Tra le opere italiane spicca anche Trattoria di Antonio Donghi, del 1930. Dietro un’apparente semplicità si nasconde un pezzo ricco di storia: il dipinto ha infatti partecipato a eventi importanti come la XVIII Esposizione Biennale di Venezia del 1932 e una mostra del 2007 a Palazzo Reale a Milano. Donghi, maestro del realismo magico, racconta con precisione una scena di vita quotidiana, offrendo uno spaccato sulle abitudini e l’atmosfera del suo tempo. L’opera è stimata tra i 40.000 e i 60.000 euro e testimonia l’importanza di riscoprire e valorizzare la tradizione artistica italiana nel contesto delle aste contemporanee.
Nel catalogo si trovano anche lavori di Giacomo Balla, come il Ritratto della Marchesa de Nobili , e di Antonio Ligabue, noto per le sue rappresentazioni intense legate alla natura, con Gatto con interno e finestra stimato fino a 150.000 euro. Questi nomi confermano la ricchezza di un catalogo pensato per offrire uno sguardo approfondito sull’arte italiana del Novecento.
Il catalogo di Pandolfini si distingue per la varietà e qualità delle opere. Nomi come Fortunato Depero, Massimo Prampolini, Roberto Iras Baldessari e Lucio Fontana si alternano a quelli di Maria Lai, Salvo, Mario Schifano, Franco Angeli, Cesare Tacchi, Giosetta Fioroni, Jannis Kounellis, Tano Festa e Pino Pascali. Un panorama che racconta i diversi linguaggi artistici sviluppati nel secolo scorso, con un focus particolare sugli artisti italiani più influenti.

**ATTIVITÀ DA SVOLGERE**
(a) Riscrivi il passo del brano sul catalogo Pandolfini compreso tra "Tra le opere" e "delle aste contemporanee.", estremi inclusi, sostituendo "scena" con "immagine".
(b) Elenca tutti i titoli di opere d'arte citati nel brano sul catalogo Pandolfini.

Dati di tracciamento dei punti
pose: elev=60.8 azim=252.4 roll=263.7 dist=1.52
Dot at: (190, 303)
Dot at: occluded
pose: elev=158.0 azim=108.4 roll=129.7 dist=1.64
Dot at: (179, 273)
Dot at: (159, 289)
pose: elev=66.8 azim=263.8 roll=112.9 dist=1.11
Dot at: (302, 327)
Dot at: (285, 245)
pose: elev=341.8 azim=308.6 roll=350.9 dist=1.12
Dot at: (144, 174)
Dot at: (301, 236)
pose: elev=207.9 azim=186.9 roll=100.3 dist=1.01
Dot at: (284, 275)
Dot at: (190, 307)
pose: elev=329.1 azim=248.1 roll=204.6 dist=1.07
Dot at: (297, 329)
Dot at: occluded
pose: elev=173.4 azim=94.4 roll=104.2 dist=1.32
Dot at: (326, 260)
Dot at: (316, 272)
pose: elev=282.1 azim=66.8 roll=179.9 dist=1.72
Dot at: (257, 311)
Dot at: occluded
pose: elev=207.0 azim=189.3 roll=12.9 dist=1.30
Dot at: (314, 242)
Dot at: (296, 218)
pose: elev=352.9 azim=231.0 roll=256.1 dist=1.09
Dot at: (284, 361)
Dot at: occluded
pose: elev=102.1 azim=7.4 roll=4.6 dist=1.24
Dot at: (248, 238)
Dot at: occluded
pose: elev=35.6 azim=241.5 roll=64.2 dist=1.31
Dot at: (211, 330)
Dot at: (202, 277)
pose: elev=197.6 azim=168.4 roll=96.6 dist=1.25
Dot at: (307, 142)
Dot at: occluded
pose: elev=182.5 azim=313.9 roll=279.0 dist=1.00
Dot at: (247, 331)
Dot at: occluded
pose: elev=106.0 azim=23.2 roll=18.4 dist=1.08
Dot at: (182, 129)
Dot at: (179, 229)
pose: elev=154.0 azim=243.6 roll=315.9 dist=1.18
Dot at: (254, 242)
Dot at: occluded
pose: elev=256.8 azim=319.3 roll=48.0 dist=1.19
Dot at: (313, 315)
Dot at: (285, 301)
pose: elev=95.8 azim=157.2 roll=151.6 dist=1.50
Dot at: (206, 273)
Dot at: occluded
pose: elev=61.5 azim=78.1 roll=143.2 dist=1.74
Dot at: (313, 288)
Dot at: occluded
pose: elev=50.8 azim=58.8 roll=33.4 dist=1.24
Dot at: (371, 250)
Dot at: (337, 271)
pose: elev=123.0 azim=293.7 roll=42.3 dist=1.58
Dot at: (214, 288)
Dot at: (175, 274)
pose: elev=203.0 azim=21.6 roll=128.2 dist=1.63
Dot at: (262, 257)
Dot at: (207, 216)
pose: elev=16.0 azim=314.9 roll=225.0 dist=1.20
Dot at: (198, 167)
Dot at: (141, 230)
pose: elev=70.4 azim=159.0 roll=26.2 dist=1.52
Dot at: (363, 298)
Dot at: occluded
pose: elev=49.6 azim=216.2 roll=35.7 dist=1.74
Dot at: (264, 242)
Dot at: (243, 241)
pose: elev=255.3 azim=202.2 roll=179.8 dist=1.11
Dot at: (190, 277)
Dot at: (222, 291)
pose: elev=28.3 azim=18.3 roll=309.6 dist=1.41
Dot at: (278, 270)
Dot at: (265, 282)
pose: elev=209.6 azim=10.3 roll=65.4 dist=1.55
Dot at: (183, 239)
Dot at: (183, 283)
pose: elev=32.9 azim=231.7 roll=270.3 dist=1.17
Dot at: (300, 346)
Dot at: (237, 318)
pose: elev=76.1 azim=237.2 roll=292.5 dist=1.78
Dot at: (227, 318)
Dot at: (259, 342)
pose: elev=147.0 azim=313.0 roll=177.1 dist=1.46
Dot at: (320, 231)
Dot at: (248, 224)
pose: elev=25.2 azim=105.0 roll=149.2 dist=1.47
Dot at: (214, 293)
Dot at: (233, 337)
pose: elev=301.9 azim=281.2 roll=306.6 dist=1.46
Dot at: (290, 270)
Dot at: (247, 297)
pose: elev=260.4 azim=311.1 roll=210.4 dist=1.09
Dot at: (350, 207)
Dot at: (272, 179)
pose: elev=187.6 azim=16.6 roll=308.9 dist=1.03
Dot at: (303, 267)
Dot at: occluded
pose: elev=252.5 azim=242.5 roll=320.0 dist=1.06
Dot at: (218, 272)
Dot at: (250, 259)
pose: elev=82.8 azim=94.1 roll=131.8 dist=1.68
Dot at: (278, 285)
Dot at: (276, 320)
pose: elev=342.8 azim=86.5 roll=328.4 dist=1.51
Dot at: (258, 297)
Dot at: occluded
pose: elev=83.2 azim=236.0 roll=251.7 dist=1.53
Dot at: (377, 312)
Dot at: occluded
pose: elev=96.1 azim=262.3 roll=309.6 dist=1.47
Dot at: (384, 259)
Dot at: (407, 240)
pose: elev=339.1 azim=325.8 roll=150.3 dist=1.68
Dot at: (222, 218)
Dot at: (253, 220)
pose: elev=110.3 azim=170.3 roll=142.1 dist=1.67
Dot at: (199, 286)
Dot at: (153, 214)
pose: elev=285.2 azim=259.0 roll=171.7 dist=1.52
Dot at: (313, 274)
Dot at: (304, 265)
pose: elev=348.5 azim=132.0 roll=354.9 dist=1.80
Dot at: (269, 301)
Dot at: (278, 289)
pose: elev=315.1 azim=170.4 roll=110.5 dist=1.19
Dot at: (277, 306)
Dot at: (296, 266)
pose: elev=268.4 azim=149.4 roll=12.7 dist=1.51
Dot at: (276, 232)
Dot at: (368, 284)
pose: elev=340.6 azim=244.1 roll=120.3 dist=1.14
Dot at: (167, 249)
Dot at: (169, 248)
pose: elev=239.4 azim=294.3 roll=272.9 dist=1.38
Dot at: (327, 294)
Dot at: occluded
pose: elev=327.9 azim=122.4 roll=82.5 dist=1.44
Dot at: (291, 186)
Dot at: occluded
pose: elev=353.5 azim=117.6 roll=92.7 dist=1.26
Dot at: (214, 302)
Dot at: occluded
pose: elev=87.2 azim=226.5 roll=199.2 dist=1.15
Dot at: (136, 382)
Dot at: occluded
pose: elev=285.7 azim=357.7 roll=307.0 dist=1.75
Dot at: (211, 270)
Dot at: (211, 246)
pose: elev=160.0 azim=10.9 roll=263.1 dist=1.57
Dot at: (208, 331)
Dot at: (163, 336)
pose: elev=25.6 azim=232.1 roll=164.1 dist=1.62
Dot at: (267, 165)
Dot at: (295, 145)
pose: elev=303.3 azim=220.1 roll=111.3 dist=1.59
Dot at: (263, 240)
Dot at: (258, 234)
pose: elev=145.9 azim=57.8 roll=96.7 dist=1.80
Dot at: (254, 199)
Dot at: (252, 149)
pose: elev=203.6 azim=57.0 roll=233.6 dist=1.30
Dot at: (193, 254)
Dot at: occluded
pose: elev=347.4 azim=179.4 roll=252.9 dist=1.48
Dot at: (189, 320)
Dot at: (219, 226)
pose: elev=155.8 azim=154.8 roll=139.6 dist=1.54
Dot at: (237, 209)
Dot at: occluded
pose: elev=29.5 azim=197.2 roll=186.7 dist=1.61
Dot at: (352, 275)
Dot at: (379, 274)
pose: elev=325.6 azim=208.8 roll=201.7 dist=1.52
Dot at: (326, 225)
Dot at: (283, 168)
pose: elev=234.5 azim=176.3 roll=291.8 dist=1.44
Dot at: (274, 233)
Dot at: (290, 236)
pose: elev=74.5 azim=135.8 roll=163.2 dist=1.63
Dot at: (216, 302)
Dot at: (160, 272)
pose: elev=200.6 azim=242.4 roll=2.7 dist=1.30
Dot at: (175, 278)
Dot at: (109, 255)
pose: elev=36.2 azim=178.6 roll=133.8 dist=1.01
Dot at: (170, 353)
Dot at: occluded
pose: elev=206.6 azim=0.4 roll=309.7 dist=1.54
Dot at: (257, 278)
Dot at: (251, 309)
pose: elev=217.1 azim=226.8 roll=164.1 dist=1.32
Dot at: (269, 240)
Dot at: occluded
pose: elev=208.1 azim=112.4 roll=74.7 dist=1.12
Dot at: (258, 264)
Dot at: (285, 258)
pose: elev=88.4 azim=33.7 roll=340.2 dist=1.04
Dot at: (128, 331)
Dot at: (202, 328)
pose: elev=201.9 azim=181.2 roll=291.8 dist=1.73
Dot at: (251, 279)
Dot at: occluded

**SOLUZIONI DEGLI ESERCIZI**
(a)
Tra le opere italiane spicca anche Trattoria di Antonio Donghi, del 1930. Dietro un’apparente semplicità si nasconde un pezzo ricco di storia: il dipinto ha infatti partecipato a eventi importanti come la XVIII Esposizione Biennale di Venezia del 1932 e una mostra del 2007 a Palazzo Reale a Milano. Donghi, maestro del realismo magico, racconta con precisione una immagine di vita quotidiana, offrendo uno spaccato sulle abitudini e l’atmosfera del suo tempo. L’opera è stimata tra i 40.000 e i 60.000 euro e testimonia l’importanza di riscoprire e valorizzare la tradizione artistica italiana nel contesto delle aste contemporanee.

(b) Trattoria; Ritratto della Marchesa de Nobili; Gatto con interno e finestra.